If you depend on internal IT resources, make sure you have a large enough team to appropriately maintain 24/7 coverage, or contract with an outsourced vendor with the capacity to offer backup coverage during off-peak hours. If you don’t have an internal IT department, make sure your IT support vendor is adequately staffed to offer 24/7 coverage. Additionally, your IT team to should utilize a network monitoring and alert system, or be sure that service is included in your outsourced IT support contract.

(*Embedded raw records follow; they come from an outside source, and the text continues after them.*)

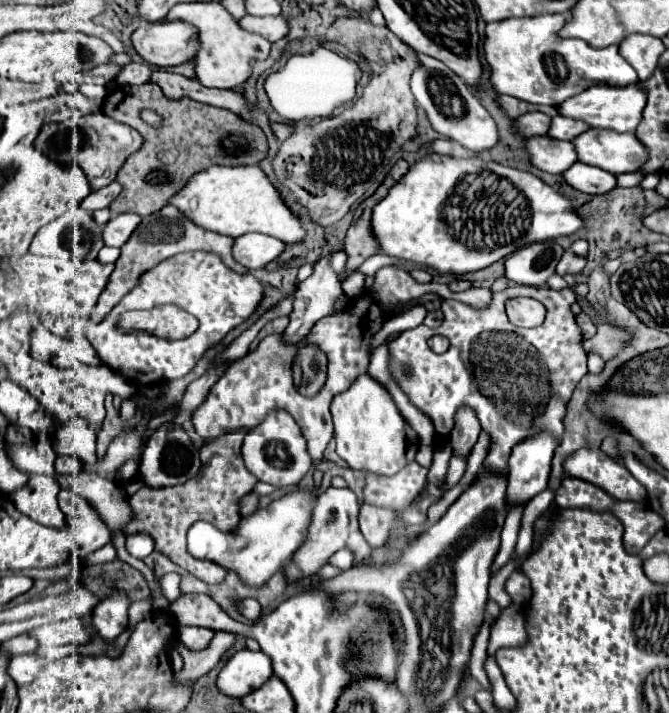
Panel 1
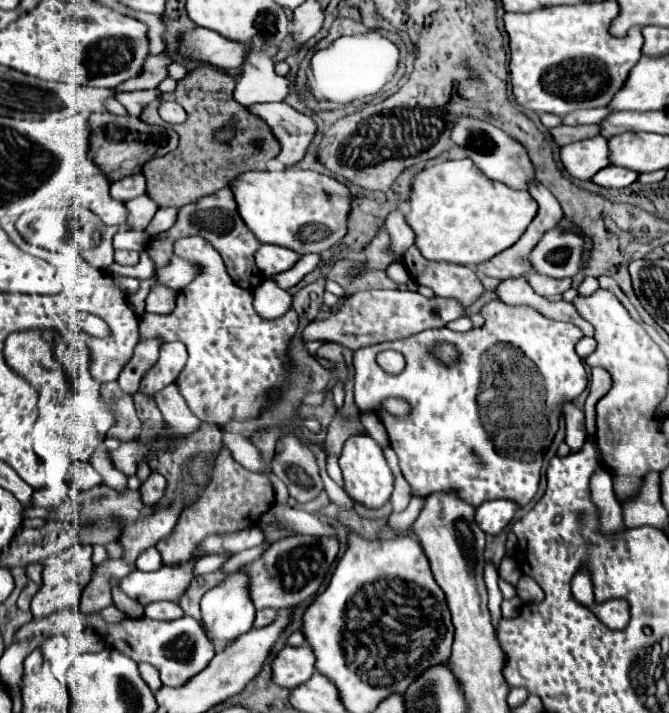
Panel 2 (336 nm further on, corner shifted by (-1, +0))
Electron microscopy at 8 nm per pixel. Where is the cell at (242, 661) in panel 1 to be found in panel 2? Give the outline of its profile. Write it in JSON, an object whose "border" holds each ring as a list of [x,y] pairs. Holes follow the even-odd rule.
{"border":[[[308,645],[284,647],[278,653],[278,657],[272,661],[274,683],[280,687],[288,687],[288,689],[302,685],[316,671],[314,661],[316,657]]]}

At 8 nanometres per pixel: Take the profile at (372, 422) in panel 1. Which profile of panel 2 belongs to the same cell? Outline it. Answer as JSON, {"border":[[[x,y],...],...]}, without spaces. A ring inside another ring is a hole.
{"border":[[[368,435],[350,437],[344,443],[344,449],[340,455],[340,469],[342,469],[342,479],[344,479],[344,491],[348,493],[348,497],[352,501],[356,501],[368,509],[380,509],[384,503],[390,501],[394,477],[382,455],[382,449]]]}

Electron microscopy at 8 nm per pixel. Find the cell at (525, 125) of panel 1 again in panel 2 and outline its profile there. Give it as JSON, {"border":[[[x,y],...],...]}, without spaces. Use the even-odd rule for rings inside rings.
{"border":[[[560,125],[560,127],[554,127],[550,129],[554,141],[564,147],[568,143],[576,143],[576,141],[582,141],[582,139],[590,139],[590,137],[596,137],[600,135],[600,125],[576,125],[576,127],[568,127],[568,125]]]}

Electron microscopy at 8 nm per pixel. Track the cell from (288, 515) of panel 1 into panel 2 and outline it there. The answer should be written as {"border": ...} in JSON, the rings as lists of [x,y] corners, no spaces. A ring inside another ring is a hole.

Anti-Virus Doesn’t Prevent Human Error

Users are often your greatest point of weakness. An anti-virus solution can alert you to a problem, but attacks launched through phishing emails are often designed to bypass technological security safeguards. They rely on an authenticated user inadvertently granting them access to the network. Email and web filtering solutions can help reduce the frequency of phishing attempts, but they’re not foolproof. At the end of the day, user education, training, and awareness are the most essential components of your email security strategy as well as your overall cyber threat prevention strategy.

Traditional Backups Also Get Infected

A good backup solution can render ransomware useless, but the backup itself is useless when it is also encrypted by the ransomware. Traditional file backups are stored at the file level and overwritten by the most recent backup file. This is the biggest reason why ransomware attacks often occur over the weekend. Weekend attacks give the backup time to run several times, encrypting more corners of the network and as many backup files as possible before the attack is detected.

Even if your backups are not encrypted, downloading and restoring an entire network from individual files can take days, sometimes even weeks or months depending on the size and scope of the network. This is what often motivates organizations to pay the ransom, even when they have good, clean backups. The cost of the ransom is often less than the cost of downtime and loss of business while the network is restored from backup.  

Redundant, image-based backups are really the only sure-fire remedy once ransomware has infected your network. Image backups store a snapshot in time of the entire network and allow you to essentially turn back the clock to the most recent recovery point in time. A quality backup solution allows you to work virtually from cloud servers until on-site hardware is restored, reducing downtime to minutes or hours instead of days or weeks.

Learn how one company survived two separate ransomware attacks with two  different results and backup solutions.

Cyber Insurance Policies are Great within their Limits

Although it is unknown if Grays Harbor Community Hospital paid the ransom, attackers conveniently requested $1 million, the exact amount of their cyber insurance policy.

Attacks of this size and scope are usually strategic and very targeted. The cost of the ransom is typically not an arbitrary number. 

Cyber insurance policies may cover the cost of recovery, downtime, and regulatory fines. However, the average cost of a ransomware attack to the business is 10 times greater than the cost of the ransom. In this case, that is likely about $9 million in uninsured expenses, potentially more depending on any HIPAA violations which can result in up to $1.5 million in fines per violation.

Action Plan

An IT department, anti-virus solution, data backups, and cyber insurance policy alone are not enough to protect your business from cyber threats.

Consider the following strategies to solidify your network security approach.

  • 24/7 network monitoring with appropriate resource availability to quickly evaluate and respond to alerts.
  • Add web and email filtering to your anti-virus solution.
  • Incorporate network security training and awareness into your professional development and network security strategies.
  • Adopt a backup solution that meets your tolerance for downtime.
  • Review your cyber insurance policy to make sure it will cover the actual cost of disaster recovery to your business.